Share your dilemmas and get honest opinions from other Mumsnetters.

To point out that the word "mansplaining" is sexist?

110 replies

gordonsbennnet · 30/09/2022 13:18

Just that really. It may be funny here on Mumsnet, but if you use the term in a professional environment you should expect to be called out for it. Anyone offended by it would be justified in raising it with their HR department.

OP posts:
RoomOfRequirement · 30/09/2022 13:19

Absolutely ridiculous. It is not sexist - the act of mansplaining is.

If you're talking about people using the word incorrectly you may have a point.

Ihatethenewlook · 30/09/2022 13:20

🍪

mistermagpie · 30/09/2022 13:21

Don't be silly.

ErrolTheDragon · 30/09/2022 13:21

Hopefully in a professional environment no one is indulging in mansplaining so it shouldn't ever be an issue.

Brefugee · 30/09/2022 13:21

If you don't understand what the entire concept behind the word "mansplaining" means, just ask.

It has a specific and precise meaning. If people are using it incorrectly, point it out and move out.

SudocremOnEverything · 30/09/2022 13:22

Except that it’s usually being used to describe the kind of highly problematic, yet deeply entrenched, behaviour where a man talks down to his female colleagues.

It’s a pervasive form of sexism and, actually getting all upset at this being pointed out (whatever term being used) and seeking to have HR come down on people for using this horrible ‘sexist’ term should maybe realise they’ve missed the point and consider why people feel they want to describe their behaviour as ‘mansplaining’.

**Exercise 1**
Rewrite the section of the Mumsnet thread starting with "Brefugee · 30/09/2022" and going on through "behaviour as ‘mansplaining’.", putting "coworkers" in place of "colleagues".
**Exercise 2**
Answer these questions using the Mumsnet thread:
(a) How many replies does the thread have?
(b) According to RoomOfRequirement, what is sexist?
(c) According to SudocremOnEverything, what behavior is the word usually used to describe?
**Exercise 3**
Continue the Mumsnet thread from the point at which it ends.
The lines that follow come from a separate source.

**Input data**
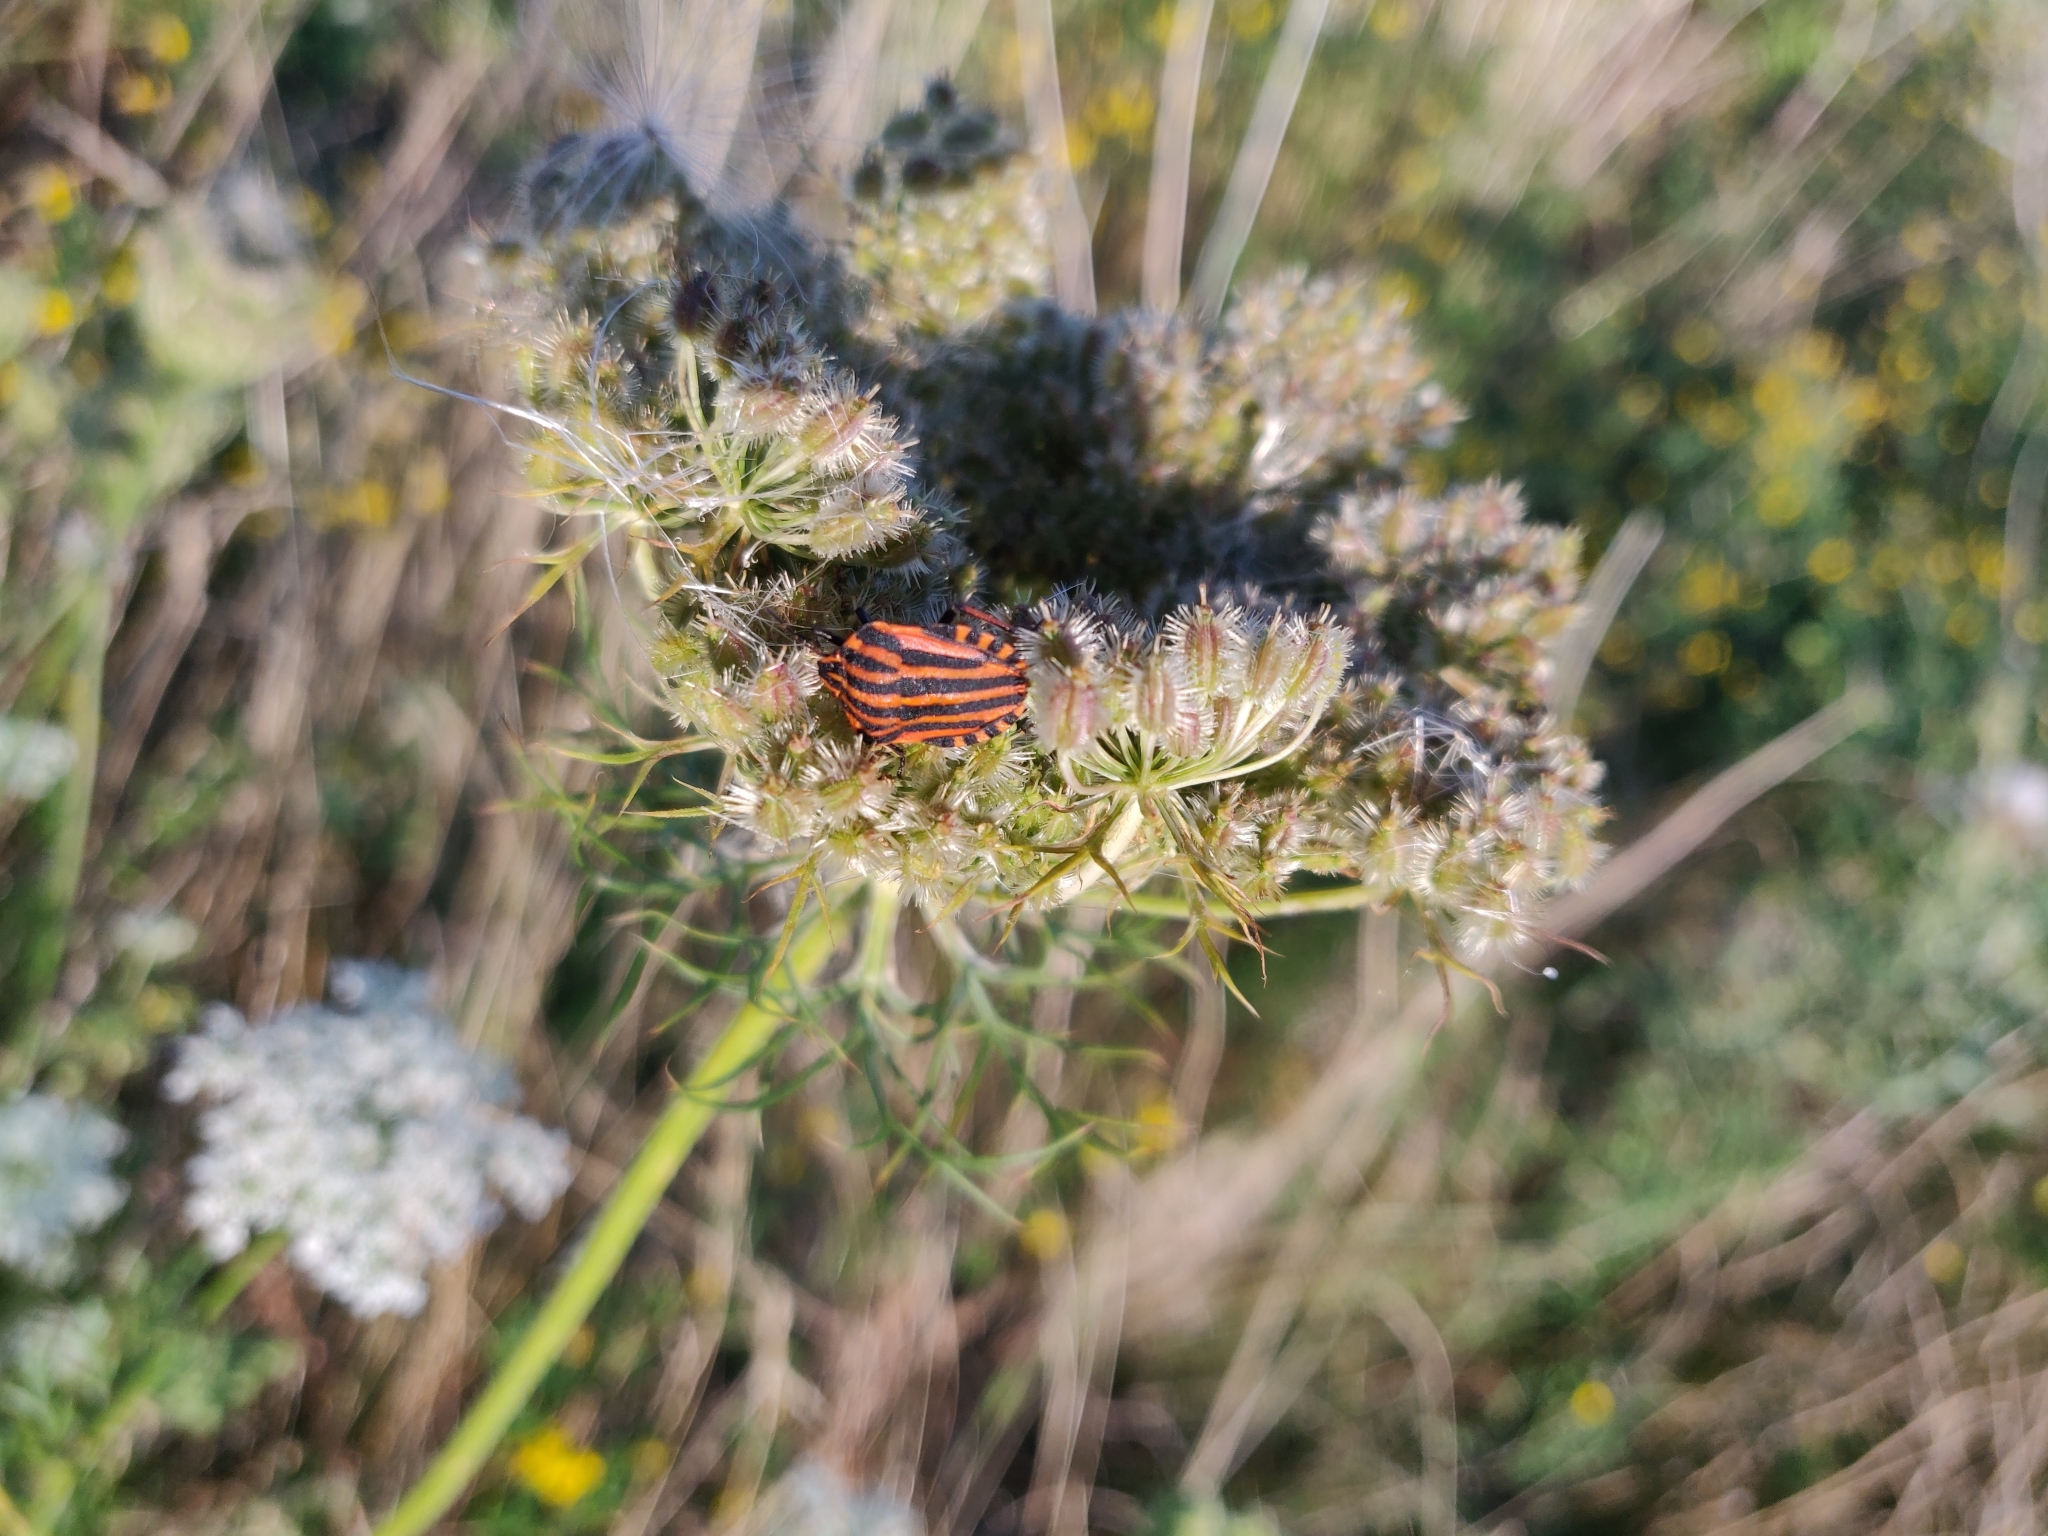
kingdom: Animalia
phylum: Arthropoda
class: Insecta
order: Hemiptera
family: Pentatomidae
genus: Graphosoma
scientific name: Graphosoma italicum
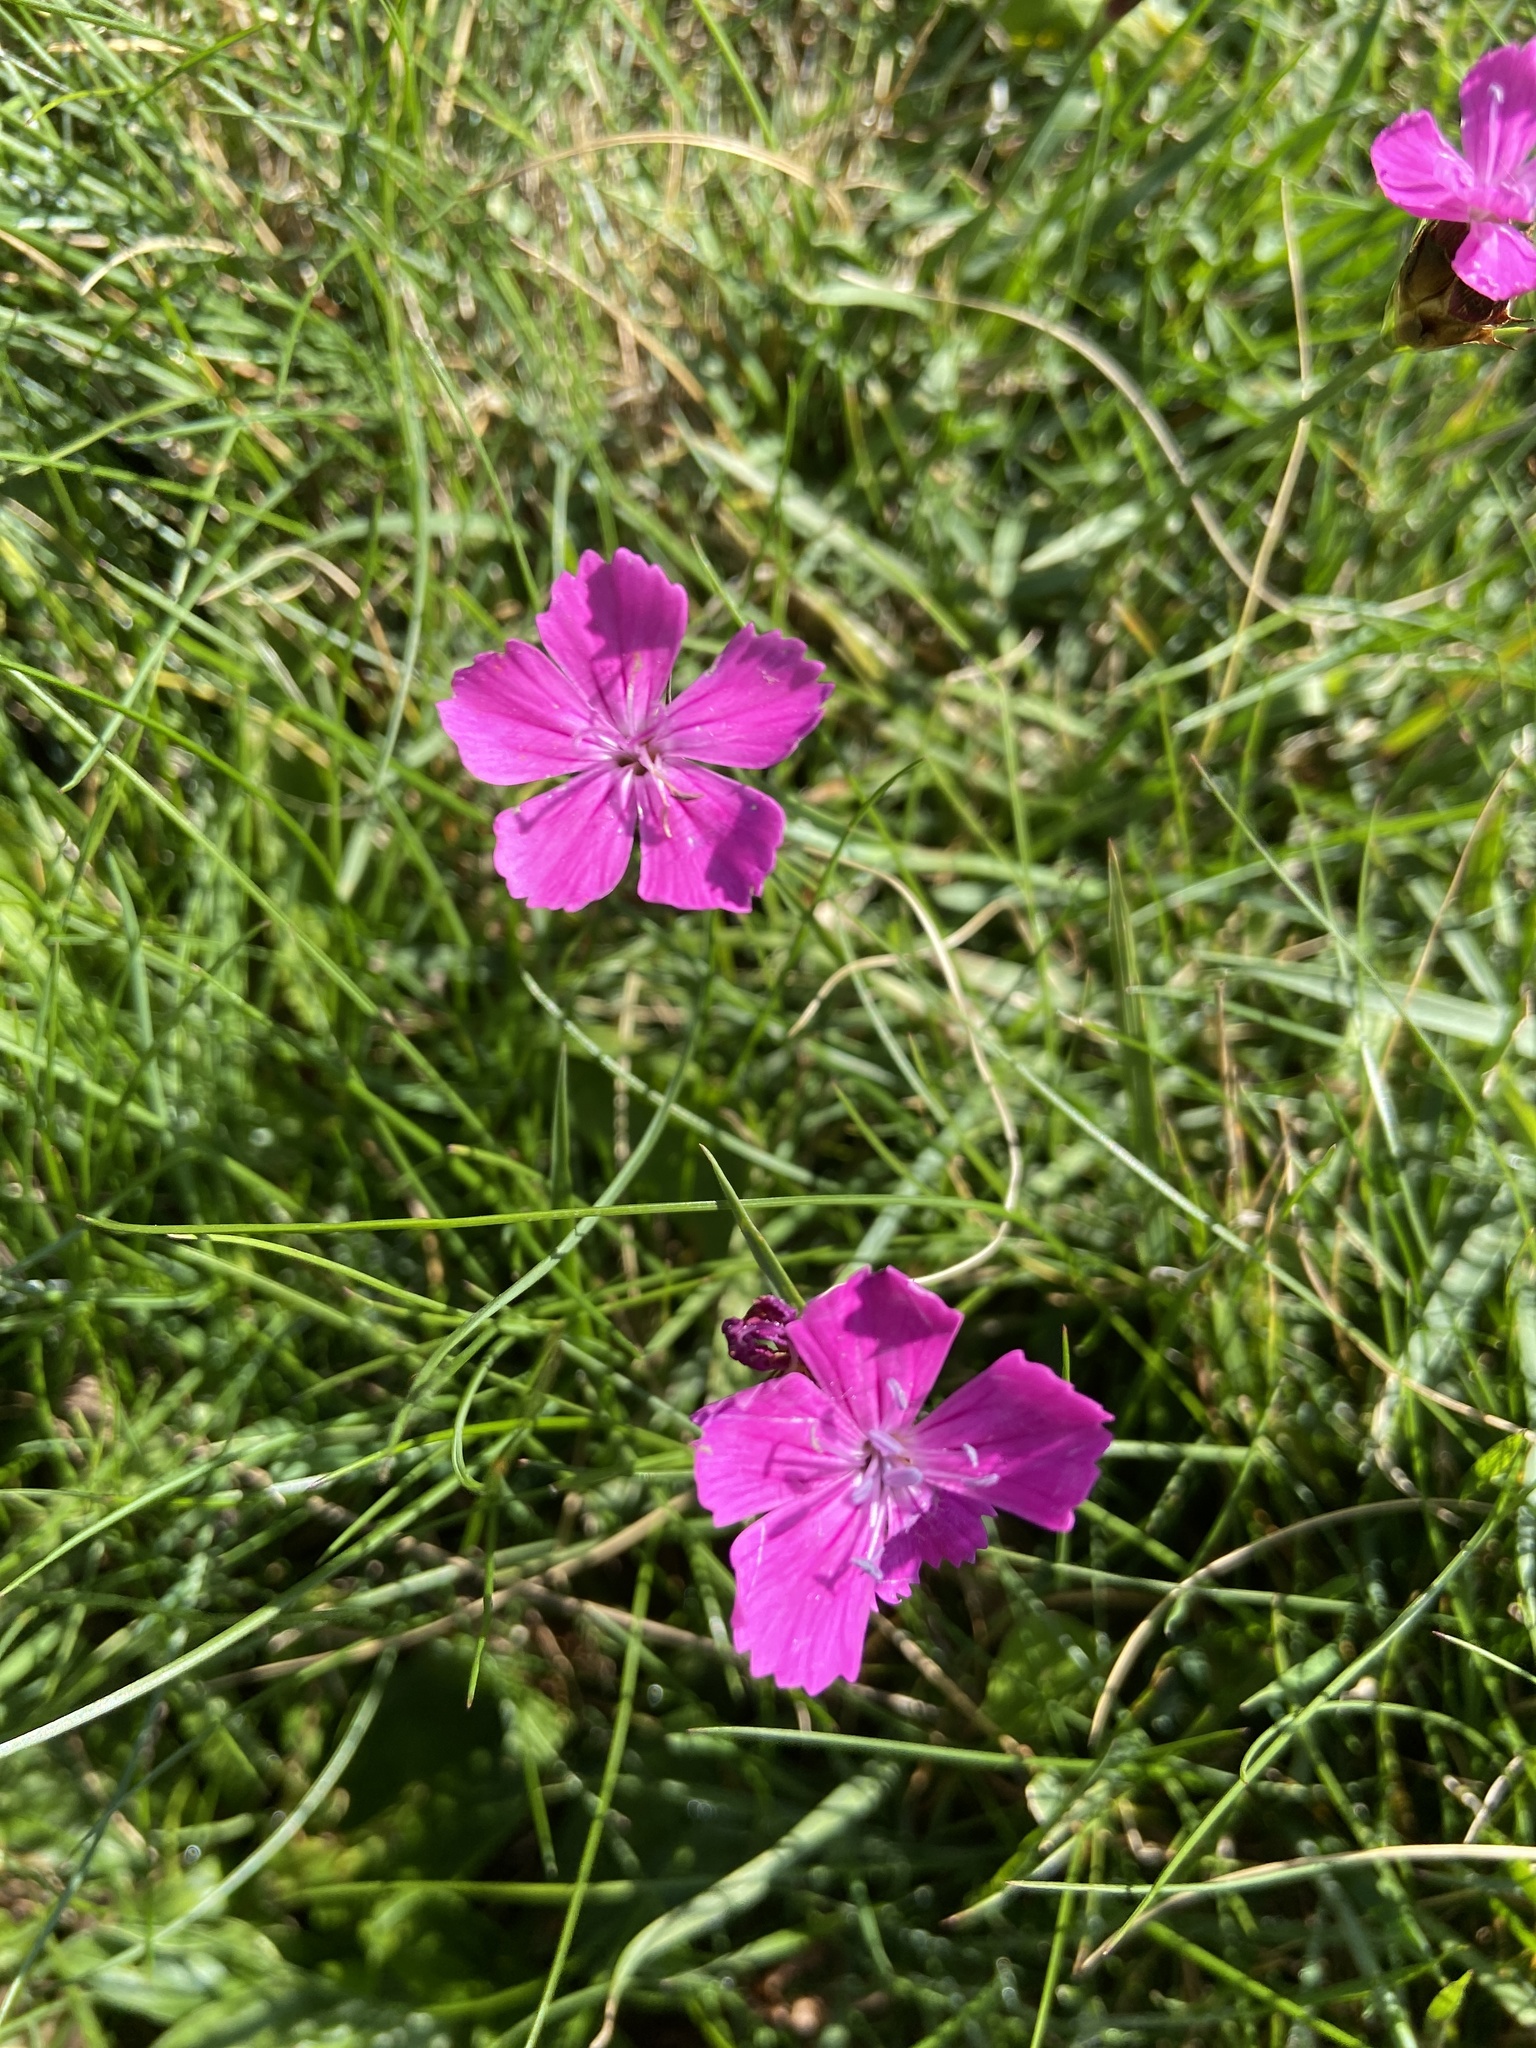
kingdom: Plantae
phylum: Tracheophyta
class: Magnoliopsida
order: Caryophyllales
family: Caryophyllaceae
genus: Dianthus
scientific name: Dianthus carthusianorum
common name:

**Response 1**
Brefugee · 30/09/2022 13:21

If you don't understand what the entire concept behind the word "mansplaining" means, just ask.

It has a specific and precise meaning. If people are using it incorrectly, point it out and move out.

SudocremOnEverything · 30/09/2022 13:22

Except that it’s usually being used to describe the kind of highly problematic, yet deeply entrenched, behaviour where a man talks down to his female coworkers.

It’s a pervasive form of sexism and, actually getting all upset at this being pointed out (whatever term being used) and seeking to have HR come down on people for using this horrible ‘sexist’ term should maybe realise they’ve missed the point and consider why people feel they want to describe their behaviour as ‘mansplaining’.

**Response 2**
(a) 110 replies.
(b) The act of mansplaining.
(c) Behavior where a man talks down to his female colleagues.

**Response 3**
GretaGip · 30/09/2022 13:23

Please explain why it is sexist.

Without using "well actually..."

ErrolTheDragon · 30/09/2022 13:24

Anyone offended by it would be justified in raising it with their HR department.

Anyone offended by being mansplained to perhaps should raise it with HR or management rather than calling the patronising git a mainsplainer, tbf.

scrufffy · 30/09/2022 13:27

gordonsbennnet · 30/09/2022 13:18

Just that really. It may be funny here on Mumsnet, but if you use the term in a professional environment you should expect to be called out for it. Anyone offended by it would be justified in raising it with their HR department.

, he mansplained.

ideasmirrour · 30/09/2022 13:28

“Pointing out sexism is sexist”

Aye, is it now?

MaChienEstUnDick · 30/09/2022 13:28

Is that right Brian?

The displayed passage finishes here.